My next memory was of “awakening” – for a lack of a better description – on another street in a different part of town, a fair distance from where I had started from at the junior high school. I remember feeling very shaken and confused and somewhat frightened. What had happened? And how did I end up in this different area, nowhere near where I’d begun walking, and nowhere near where I’d “blacked out”? This is where things get a bit stranger still: within a couple of minutes of “coming to” my mother pulled up in her car, parking along the curb of the street where I was walking. I opened the door and she looked at me with great concern and said “John, are you alright?” Now, normally my mother did not come looking for me if I was a bit late arriving home from school. Remember, this was the late ’70s and parents were decidedly more relaxed about the comings and goings of their children. My mother never picked me up from school unless the weather was very severe or we had some kind of appointment after school, and as long as I was home by dinner my parents didn’t worry or wonder about my whereabouts. If I didn’t come straight home it was assumed that I was at a friend’s house or had some kind of after school activity.
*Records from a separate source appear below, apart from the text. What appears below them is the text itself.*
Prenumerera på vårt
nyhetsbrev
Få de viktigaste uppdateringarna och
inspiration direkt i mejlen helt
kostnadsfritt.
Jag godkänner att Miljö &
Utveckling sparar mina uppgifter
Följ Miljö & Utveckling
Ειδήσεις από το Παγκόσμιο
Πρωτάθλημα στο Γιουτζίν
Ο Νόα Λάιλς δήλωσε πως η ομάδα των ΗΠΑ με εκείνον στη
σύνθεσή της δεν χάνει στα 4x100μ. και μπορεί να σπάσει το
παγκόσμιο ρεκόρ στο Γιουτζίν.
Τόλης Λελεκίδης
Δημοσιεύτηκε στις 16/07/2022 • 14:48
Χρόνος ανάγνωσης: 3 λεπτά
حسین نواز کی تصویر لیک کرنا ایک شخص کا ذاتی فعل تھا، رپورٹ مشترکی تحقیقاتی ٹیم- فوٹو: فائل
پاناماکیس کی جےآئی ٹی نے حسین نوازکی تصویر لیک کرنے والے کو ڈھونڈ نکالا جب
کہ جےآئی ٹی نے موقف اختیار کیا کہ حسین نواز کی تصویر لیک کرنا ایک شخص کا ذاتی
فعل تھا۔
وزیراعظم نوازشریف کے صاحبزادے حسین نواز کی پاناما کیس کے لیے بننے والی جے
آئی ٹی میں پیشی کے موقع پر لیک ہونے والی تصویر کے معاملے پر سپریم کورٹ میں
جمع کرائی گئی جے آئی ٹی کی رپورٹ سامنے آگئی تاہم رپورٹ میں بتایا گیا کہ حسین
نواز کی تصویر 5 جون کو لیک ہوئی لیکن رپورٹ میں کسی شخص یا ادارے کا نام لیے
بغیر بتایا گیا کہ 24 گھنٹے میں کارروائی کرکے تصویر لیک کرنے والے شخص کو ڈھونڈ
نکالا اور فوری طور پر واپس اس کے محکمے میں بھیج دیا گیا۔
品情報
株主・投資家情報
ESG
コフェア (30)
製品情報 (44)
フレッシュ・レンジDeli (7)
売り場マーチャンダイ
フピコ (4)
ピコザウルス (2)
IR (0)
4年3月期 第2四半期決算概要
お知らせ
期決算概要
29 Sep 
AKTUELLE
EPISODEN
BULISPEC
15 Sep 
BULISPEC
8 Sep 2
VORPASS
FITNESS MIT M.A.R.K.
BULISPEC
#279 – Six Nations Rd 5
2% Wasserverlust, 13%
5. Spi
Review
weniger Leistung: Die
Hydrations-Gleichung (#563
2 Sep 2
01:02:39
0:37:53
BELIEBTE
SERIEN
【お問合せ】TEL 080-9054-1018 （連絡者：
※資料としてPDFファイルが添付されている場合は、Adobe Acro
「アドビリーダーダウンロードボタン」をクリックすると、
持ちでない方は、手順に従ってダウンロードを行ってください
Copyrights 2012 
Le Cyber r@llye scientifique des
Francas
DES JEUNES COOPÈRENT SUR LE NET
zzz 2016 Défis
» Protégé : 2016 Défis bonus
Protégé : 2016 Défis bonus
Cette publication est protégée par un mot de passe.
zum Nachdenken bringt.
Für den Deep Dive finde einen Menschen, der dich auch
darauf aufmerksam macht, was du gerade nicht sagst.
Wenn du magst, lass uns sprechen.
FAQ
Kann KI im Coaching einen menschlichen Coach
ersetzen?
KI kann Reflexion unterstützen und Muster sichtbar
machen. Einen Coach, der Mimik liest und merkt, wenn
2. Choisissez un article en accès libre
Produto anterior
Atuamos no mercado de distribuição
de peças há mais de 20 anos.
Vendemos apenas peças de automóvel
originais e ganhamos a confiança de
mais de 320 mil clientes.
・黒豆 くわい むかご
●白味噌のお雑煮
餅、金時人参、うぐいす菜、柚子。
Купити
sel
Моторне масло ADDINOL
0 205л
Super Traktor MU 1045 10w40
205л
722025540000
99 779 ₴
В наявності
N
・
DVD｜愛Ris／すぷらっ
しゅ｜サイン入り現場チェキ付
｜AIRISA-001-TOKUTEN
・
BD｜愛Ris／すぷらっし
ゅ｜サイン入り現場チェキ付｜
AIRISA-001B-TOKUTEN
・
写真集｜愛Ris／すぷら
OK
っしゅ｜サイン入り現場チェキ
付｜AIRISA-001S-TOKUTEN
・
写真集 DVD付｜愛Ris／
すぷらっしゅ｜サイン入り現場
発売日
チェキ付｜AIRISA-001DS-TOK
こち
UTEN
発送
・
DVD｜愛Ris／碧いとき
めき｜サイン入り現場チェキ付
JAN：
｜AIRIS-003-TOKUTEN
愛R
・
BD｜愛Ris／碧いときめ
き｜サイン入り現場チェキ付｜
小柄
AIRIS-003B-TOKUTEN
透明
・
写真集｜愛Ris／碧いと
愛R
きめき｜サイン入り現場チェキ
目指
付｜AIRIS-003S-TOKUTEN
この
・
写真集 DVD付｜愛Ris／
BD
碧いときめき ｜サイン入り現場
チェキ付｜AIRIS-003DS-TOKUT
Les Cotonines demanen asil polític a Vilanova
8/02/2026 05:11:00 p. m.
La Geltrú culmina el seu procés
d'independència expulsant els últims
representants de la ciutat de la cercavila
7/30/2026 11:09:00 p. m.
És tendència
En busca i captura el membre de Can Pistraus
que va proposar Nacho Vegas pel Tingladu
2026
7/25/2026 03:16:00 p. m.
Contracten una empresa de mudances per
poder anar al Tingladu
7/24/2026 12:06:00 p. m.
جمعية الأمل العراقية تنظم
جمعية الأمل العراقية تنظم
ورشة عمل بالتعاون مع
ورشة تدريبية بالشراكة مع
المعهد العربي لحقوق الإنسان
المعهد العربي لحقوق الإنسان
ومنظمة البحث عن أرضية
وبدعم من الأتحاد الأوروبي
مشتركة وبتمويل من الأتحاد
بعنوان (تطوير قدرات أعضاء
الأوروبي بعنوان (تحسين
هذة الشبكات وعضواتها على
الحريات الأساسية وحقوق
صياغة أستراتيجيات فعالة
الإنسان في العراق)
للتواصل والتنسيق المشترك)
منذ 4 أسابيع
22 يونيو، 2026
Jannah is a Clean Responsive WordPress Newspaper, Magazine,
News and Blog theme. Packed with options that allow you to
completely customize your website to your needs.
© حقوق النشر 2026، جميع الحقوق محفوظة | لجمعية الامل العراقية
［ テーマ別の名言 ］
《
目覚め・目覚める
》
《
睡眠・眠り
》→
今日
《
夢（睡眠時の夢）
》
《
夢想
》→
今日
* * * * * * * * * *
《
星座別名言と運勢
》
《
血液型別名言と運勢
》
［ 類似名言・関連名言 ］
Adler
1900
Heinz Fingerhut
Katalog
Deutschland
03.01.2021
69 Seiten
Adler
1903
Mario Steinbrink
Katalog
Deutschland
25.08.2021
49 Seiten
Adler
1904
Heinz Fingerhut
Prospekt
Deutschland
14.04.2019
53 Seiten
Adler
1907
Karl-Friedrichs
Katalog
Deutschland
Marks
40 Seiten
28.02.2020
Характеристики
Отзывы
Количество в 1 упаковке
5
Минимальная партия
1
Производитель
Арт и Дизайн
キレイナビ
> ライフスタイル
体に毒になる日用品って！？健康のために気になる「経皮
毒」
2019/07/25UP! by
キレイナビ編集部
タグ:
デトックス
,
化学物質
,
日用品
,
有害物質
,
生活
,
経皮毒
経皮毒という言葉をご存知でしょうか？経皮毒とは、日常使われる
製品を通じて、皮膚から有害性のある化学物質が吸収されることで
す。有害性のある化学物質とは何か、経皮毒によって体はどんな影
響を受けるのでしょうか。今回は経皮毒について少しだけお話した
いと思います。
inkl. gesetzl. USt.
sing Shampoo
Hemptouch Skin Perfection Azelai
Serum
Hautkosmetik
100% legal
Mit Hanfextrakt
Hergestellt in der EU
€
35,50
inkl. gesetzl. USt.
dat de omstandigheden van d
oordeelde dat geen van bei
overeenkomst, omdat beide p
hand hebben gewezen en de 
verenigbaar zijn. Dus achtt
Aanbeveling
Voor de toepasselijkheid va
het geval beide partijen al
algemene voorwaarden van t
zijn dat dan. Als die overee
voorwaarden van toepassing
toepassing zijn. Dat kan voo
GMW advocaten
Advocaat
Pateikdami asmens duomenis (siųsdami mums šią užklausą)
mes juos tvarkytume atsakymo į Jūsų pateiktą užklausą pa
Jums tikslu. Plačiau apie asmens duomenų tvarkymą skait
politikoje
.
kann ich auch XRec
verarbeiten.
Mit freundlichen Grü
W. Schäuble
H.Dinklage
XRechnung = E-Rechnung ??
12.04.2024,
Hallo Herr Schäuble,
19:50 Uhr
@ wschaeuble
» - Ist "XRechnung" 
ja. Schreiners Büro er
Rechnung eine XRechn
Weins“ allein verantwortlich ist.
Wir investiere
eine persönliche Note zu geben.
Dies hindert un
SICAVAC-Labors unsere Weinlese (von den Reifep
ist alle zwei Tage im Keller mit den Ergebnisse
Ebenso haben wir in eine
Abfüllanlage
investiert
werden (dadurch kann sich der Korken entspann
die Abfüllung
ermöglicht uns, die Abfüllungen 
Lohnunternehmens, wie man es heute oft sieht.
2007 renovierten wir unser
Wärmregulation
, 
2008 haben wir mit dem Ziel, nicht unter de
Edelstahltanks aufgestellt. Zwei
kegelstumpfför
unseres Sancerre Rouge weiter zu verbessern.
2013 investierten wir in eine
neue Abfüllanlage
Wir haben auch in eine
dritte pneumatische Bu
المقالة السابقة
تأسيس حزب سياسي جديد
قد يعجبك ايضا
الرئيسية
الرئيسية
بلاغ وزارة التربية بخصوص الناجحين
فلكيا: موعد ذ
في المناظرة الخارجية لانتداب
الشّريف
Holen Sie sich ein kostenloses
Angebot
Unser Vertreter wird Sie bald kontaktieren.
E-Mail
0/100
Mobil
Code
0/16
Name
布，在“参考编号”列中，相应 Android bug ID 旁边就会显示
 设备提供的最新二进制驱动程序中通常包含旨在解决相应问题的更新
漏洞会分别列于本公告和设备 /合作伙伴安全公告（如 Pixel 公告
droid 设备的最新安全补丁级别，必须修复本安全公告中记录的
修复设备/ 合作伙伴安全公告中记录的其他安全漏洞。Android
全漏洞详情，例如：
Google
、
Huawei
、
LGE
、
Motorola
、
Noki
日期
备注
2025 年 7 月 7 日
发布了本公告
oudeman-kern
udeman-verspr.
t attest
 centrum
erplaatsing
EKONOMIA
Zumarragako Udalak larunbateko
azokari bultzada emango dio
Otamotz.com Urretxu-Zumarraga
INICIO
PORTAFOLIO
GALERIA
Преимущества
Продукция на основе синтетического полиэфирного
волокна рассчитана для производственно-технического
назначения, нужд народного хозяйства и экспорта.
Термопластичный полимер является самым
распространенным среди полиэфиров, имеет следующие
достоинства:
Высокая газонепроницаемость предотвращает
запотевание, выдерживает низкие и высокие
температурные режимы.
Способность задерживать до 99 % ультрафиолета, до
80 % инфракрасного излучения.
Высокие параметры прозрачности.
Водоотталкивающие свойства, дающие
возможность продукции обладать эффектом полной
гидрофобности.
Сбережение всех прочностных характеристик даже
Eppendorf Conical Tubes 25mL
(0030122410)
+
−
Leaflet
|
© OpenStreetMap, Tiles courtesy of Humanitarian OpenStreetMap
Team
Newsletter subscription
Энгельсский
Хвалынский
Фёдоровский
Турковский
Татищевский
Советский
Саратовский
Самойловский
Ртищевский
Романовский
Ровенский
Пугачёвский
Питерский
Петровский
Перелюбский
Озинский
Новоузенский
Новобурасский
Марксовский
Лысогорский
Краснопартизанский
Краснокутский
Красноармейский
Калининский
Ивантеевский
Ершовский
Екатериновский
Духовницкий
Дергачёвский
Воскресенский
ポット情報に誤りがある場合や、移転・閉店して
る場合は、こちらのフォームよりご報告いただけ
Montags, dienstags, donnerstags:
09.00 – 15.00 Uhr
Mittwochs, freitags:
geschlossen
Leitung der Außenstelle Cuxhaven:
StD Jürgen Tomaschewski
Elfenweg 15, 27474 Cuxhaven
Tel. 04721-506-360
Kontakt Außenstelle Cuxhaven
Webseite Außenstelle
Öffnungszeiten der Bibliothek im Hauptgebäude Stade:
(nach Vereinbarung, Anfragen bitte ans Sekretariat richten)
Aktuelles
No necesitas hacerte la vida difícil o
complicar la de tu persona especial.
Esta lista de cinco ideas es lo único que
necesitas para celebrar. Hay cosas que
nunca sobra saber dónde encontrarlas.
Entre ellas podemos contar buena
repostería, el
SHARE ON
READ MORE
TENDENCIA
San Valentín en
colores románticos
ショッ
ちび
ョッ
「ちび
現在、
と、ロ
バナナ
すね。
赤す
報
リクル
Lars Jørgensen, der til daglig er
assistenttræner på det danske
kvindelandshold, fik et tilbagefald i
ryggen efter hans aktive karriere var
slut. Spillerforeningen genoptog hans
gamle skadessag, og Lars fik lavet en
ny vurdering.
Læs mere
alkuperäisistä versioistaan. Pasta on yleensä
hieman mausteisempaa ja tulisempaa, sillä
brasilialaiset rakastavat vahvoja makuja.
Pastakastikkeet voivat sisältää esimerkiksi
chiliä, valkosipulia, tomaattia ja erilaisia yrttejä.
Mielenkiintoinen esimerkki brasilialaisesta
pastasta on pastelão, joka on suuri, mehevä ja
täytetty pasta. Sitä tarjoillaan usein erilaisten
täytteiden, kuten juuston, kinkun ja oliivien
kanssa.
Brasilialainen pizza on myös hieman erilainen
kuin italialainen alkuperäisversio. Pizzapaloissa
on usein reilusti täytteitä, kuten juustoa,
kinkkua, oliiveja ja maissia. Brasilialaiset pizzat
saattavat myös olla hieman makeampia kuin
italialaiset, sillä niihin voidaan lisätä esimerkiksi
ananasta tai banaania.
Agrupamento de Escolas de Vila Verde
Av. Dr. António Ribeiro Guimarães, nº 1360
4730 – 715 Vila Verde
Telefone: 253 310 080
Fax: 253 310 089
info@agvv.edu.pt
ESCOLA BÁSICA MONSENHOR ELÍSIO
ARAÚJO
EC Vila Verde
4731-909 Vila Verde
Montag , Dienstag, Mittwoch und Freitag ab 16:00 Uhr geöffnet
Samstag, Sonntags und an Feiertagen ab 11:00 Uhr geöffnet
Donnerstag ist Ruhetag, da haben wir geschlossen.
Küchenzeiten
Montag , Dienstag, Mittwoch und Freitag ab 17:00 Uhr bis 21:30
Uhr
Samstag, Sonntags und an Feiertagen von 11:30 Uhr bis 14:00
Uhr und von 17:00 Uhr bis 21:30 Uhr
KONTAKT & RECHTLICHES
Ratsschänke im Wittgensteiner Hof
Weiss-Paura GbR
The fact that my mother knew exactly where to find me was surprising, and I asked her how she knew where I was. She replied that she was home, doing chores around the house, when a voice in her head said “get John, he needs you”. She of course asked me what had happened and I told her about the receding intersection, the strange silence, the memory loss, and of waking up to find myself walking in this other part of town. I had no idea what had happened and to this day I still do not, other than a vague memory or feeling of having been told or shown something significant. Who told or showed me what, and where it happened, I cannot recall, although I feel at some point that I will recall the entire incident. I simply feel that this event was significant for a reason that I can’t explain, but it’s meaning will eventually be made clear to me.

Being that this was over thirty years ago, I cannot accurately recall the time that I “awoke” or what time my mother found me. However, I don’t think it was a great amount of time, certainly not more than hour, and probably less than that. Thirty minutes, perhaps? So the time was maybe 3:30 or 3:45 in the afternoon, I’d estimate. It may have been later than that, but not by much, if I recall correctly. I’ve always felt that the strangeness of this incident is compounded by the fact that my mother was somehow involved and “contacted”. If I had simply blacked out or became disoriented and wandered off, I could accept that as being a possibility – although I had no history of seizures or blackouts. But the fact that my mother was told to “Get John, he needs you” makes me believe that there was some outside design and involvement in this, the nature of which I do not know.

This, I should mention, was not the only strange and unexplained incidents that I had as a child. Perhaps I’ll discuss some of the others in future blog posts. Meanwhile, I’d be very interested hearing from other people who may have experience similar phenomena.